At home, alone with our computers, it seems that we surely have all the information at our fingertips that we might ever need. Someone recently asked me why on earth we need “schools” of any kind. Have you begun to wonder that too?

Carl Sagan said, “We’ve arranged a global civilization in which most crucial elements. . . profoundly depend on science and technology. We have also arranged things so that almost no one understands science and technology. This is a prescription for disaster.” John Naisbitt said, “We are drowning in information but starved for knowledge.”

Information has to do with facts, data, visualizations, specifics and organization for a purpose. We must have it to gain knowledge, but it is NOT knowledge.

What is knowledge? How does it differ from information?

Knowledge, has to do with experiences, skills, understandings, truths, principles and the power to do or make. Knowledge requires daily interaction with stuff and with people.  It has to do with patterns noticed, examined and discussed. It has to do with models that make it useful.  It requires something from the persons involved:  the ability to think, to verify and to analyze.

• • • • • • •

Instructions
- 1) For the passage on information and knowledge, say yes or no to whether each of these statements agrees with it, quoting the deciding words: (a) The passage treats information as the same thing as knowledge. (b) According to the passage, knowledge requires daily interaction with stuff and with people. (c) John Naisbitt is quoted as saying people are starved for information.
- 2) Write out the passage on information and knowledge from "At home, alone" up to and including "differ from information?", putting "recipe" in place of "prescription".

Data shown
• • • • • • •

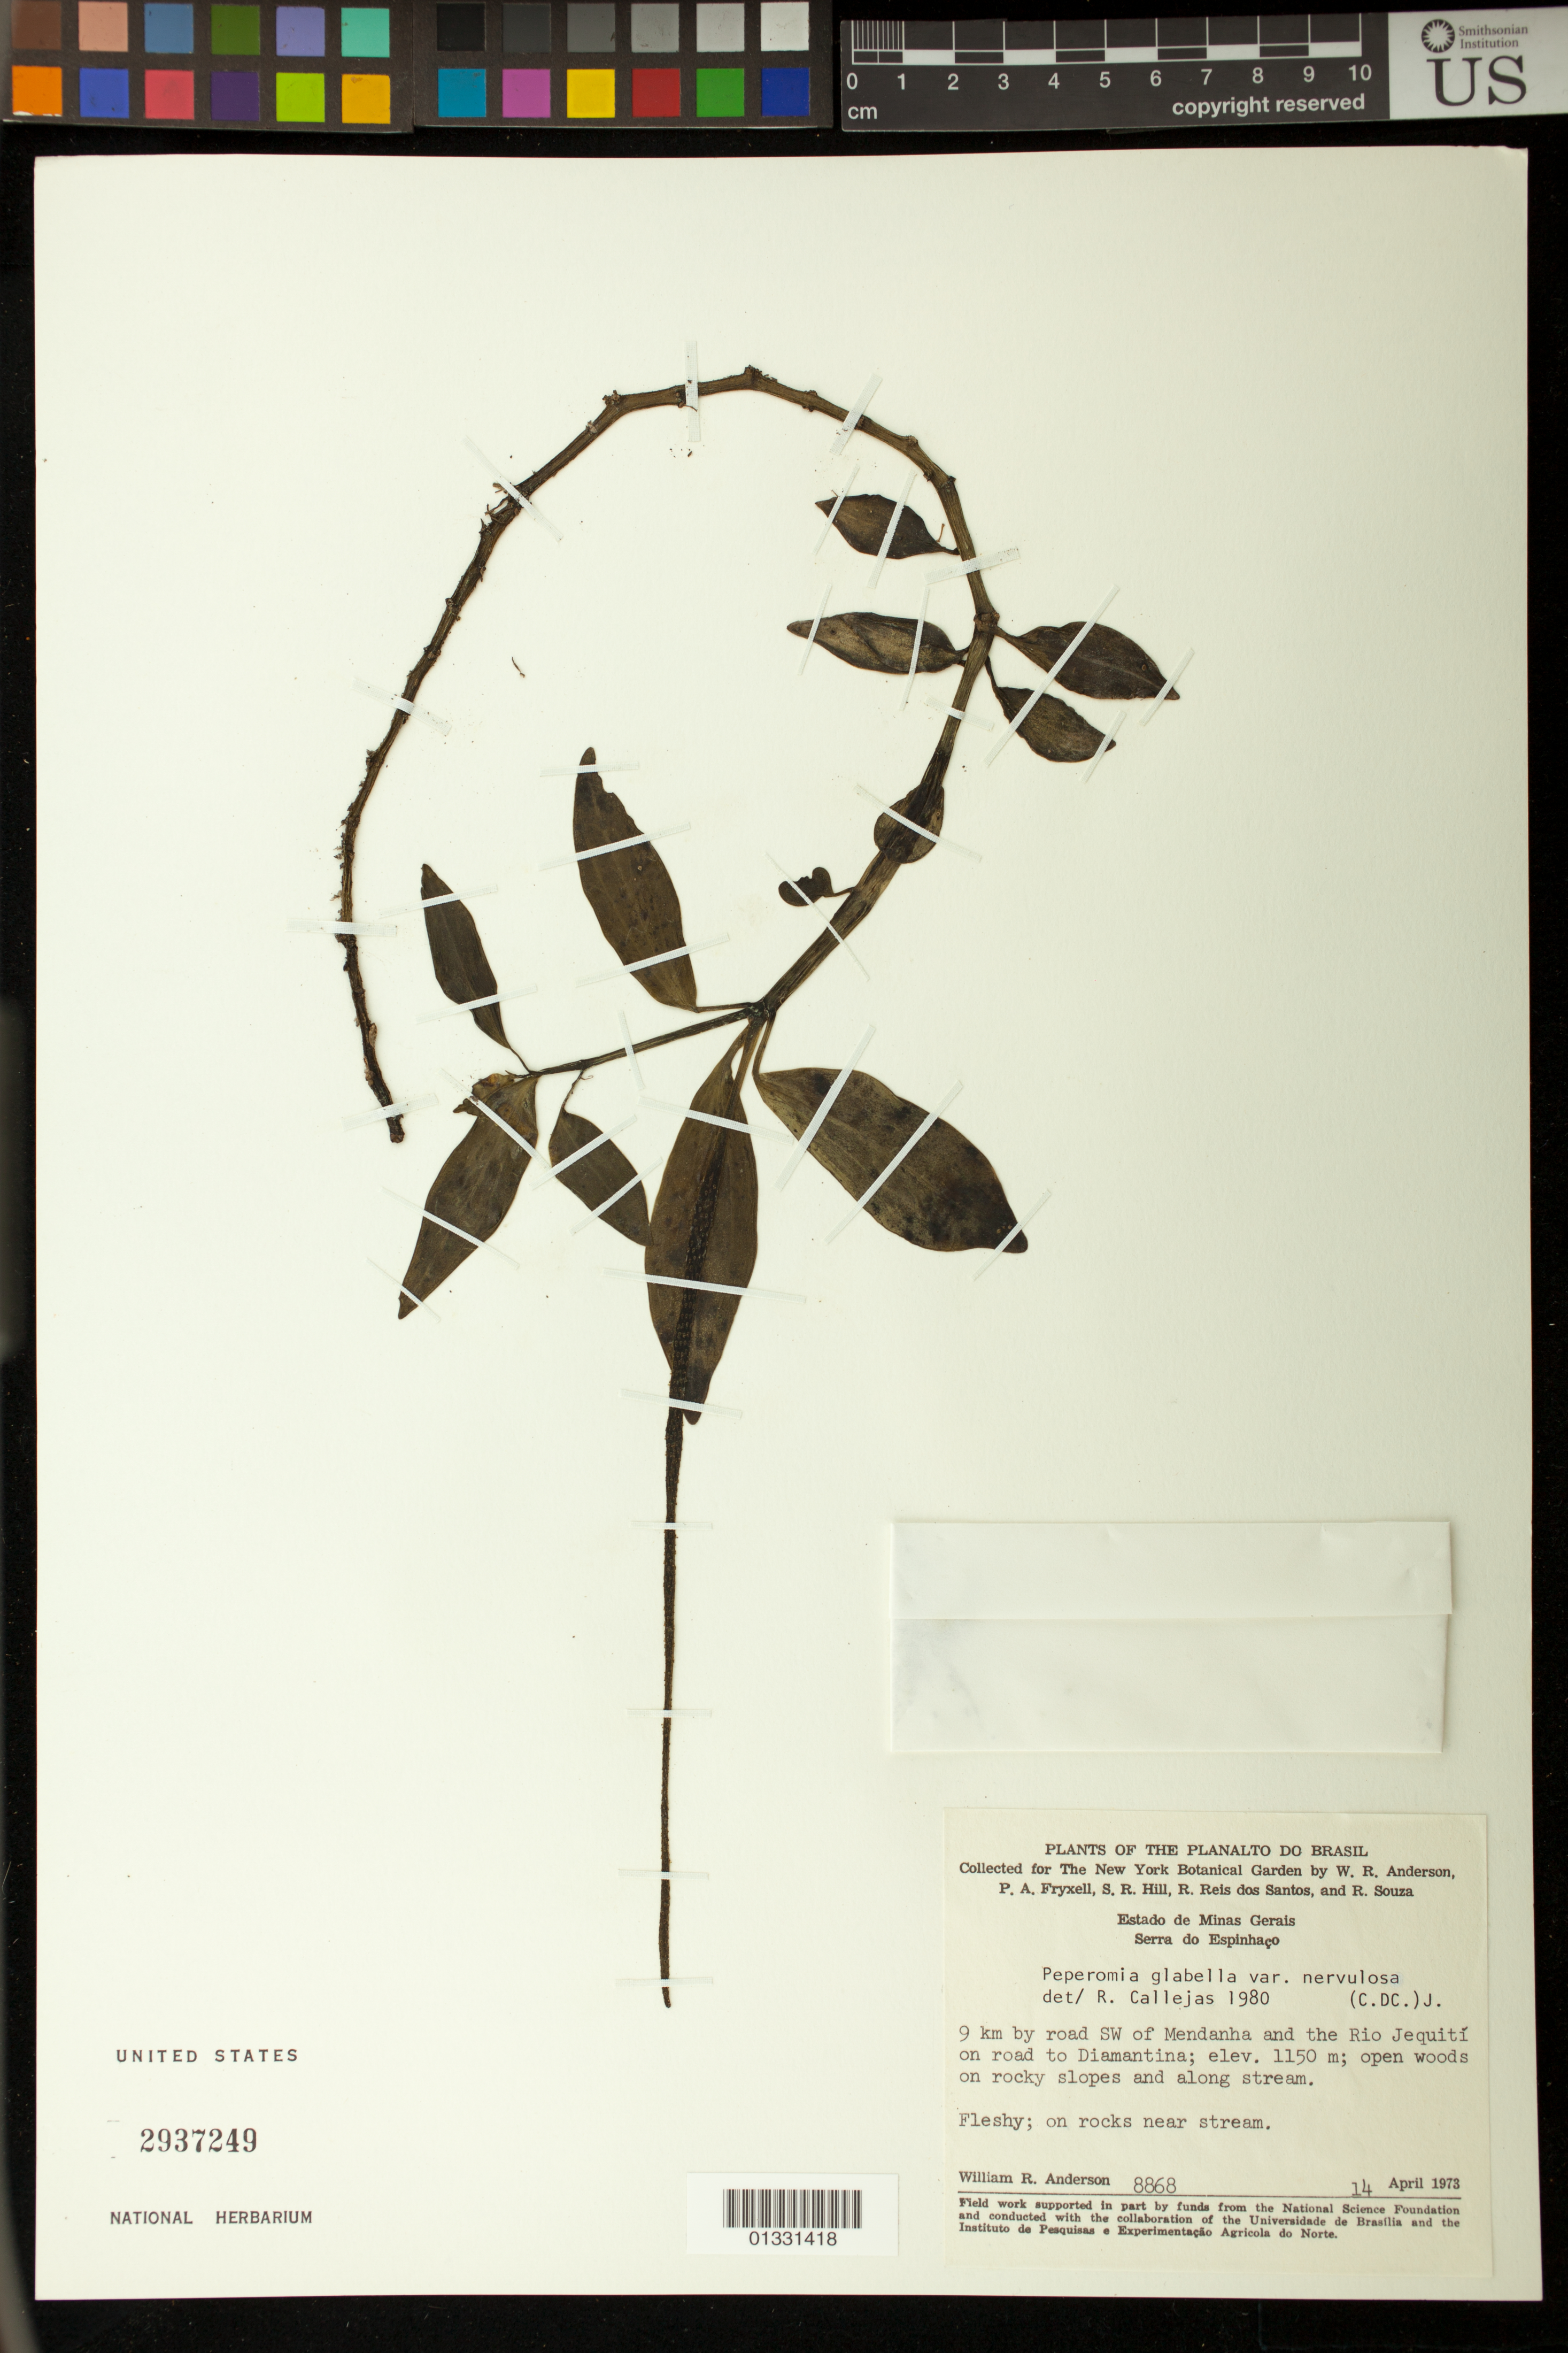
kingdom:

• • • • • • •

Results in order
- 1)
(a) No: "We must have it to gain knowledge, but it is NOT knowledge."
(b) Yes: "Knowledge requires daily interaction with stuff and with people."
(c) No: "We are drowning in information but starved for knowledge."

- 2)
At home, alone with our computers, it seems that we surely have all the information at our fingertips that we might ever need. Someone recently asked me why on earth we need “schools” of any kind. Have you begun to wonder that too?

Carl Sagan said, “We’ve arranged a global civilization in which most crucial elements. . . profoundly depend on science and technology. We have also arranged things so that almost no one understands science and technology. This is a recipe for disaster.” John Naisbitt said, “We are drowning in information but starved for knowledge.”

Information has to do with facts, data, visualizations, specifics and organization for a purpose. We must have it to gain knowledge, but it is NOT knowledge.

What is knowledge? How does it differ from information?